Aline Sugai, artista do Distrito Federal, bailarina, professora e criadora, transforma a cidade em uma galeria a céu aberto.

Com adesivos, cartas e flores, ela espalha poesia pelos espaços públicos de Brasília — uma forma de intervenção urbana que não agride o espaço, mas o transforma. O projeto dela, intitulado Tesouro no Quadrado, quebra a rotina de quem passa apressado pelas ruas e convida o olhar para o inesperado.

“Essa ação, Tesouro no Quadrado, é uma brincadeira, uma tentativa de me lembrar que eu sou humana atrás da tela e que eu tenho necessidade pelo encantamento, pelo envolvimento, pela poesia que espanca o cotidiano”, diz Aline.

Desde o início do ano, a artista já deixou seus “tesouros” em diferentes pontos da cidade: estações do metrô, banheiros públicos, Rodoviária do Plano Piloto, entre outros espaços.

Intervenção

A ação de espalhar arte pela cidade pode parecer sutil, mas carrega potência. A professora de arquitetura e urbanismo Maria Fernanda Derntl, da Universidade de Brasília (UnB), afirma que “não existe um significado único para o que chamamos de intervenção urbana. A intervenção artística é uma delas. Pode ser uma maneira de vivenciar a cidade e transformá-la sem grandes obras”.

Para ela, intervenções como o “Tesouro no Quadrado” funcionam como micro-revoluções cotidianas.

“Você não precisa mudar a cidade radicalmente.
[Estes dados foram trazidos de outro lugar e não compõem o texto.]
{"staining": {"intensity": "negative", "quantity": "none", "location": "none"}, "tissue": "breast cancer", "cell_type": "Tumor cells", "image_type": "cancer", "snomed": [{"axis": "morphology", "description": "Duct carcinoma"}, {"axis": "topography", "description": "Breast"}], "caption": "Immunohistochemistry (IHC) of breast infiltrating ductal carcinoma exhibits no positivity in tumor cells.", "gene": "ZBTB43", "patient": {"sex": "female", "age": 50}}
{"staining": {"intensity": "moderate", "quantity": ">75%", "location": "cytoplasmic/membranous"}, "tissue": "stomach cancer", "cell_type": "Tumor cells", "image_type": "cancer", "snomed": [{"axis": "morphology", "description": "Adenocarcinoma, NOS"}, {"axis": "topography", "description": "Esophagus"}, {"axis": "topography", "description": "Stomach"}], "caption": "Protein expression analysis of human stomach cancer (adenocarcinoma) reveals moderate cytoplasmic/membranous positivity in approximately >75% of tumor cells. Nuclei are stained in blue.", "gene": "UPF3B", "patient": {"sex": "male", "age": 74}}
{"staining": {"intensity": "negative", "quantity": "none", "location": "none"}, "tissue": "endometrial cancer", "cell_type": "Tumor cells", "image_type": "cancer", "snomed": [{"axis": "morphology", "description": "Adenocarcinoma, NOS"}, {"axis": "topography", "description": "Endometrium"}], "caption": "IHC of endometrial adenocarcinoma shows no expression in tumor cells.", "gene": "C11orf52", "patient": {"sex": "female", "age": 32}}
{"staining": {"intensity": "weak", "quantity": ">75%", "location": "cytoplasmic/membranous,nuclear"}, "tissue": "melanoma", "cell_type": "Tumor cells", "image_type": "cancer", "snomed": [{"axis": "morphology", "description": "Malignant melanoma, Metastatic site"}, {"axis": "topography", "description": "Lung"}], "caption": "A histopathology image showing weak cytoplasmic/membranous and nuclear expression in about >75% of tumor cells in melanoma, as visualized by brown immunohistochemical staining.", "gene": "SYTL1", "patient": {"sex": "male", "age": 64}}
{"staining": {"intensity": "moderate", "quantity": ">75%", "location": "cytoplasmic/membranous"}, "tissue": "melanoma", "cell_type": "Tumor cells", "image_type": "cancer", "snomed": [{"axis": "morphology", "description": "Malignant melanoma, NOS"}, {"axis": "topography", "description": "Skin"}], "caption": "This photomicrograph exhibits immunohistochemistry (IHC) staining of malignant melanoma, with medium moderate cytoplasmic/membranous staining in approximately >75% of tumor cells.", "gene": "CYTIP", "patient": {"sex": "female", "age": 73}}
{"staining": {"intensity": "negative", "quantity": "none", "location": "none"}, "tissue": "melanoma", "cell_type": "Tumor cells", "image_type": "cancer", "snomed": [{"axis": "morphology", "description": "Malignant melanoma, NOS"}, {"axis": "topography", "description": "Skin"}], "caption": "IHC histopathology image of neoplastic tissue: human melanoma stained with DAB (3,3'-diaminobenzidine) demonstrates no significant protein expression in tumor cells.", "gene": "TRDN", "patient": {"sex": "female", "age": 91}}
São pequenas transformações que quebram o fluxo automático do dia a dia e convidam à experiência.”

Segundo Derntl, ações como essas também tensionam a fronteira entre o que é público e privado, arte e vandalismo, ordem e expressão.

Aline espalha adesivos, bilhetes e flores em lugares por onde milhares passam apressadamente. Ela chama de “caça ao tesouro” essa possibilidade de transformar um trajeto rotineiro em um momento de encanto.

“É a intenção de achar e fazer do cotidiano da cidade um tesouro mesmo. Tornar o ordinário extraordinário”, define.

Além dessas forma de arte, a bailarina também já fez ações em que oferecia danças para os transeuntes da cidade.

Inspirada por experiências pessoais e também por ações coletivas com o Essedois Núcleo Criativo, Aline intervém não só em locais públicos, mas às vezes em situações mais íntimas, deixando cartas em portas de carros ou entregando flores diretamente a desconhecidos.

“É o desejo de devolver o corpo para as pessoas. Fazer elas sentirem, estarem presentes”, diz.

Foto: Marina Moraes/Divulgação

Cartão-postal e risco

No aniversário de Brasília, Aline costuma realizar uma ações especiais: distribui arte e até mesmo seus próprios poemas no centro da cidade.

Entre os que encontraram os “tesouros”, uma cena marcou: um casal de mulheres e uma criança lendo juntas a poesia recém-descoberta. “A menina estava empolgada, como se aquilo fosse parte de uma grande brincadeira. Isso me emocionou muito”, lembra Aline.

Mas nem todas as reações são positivas. Ela relembra quando ofereceu uma dança a um senhor pipoqueiro, que recusou.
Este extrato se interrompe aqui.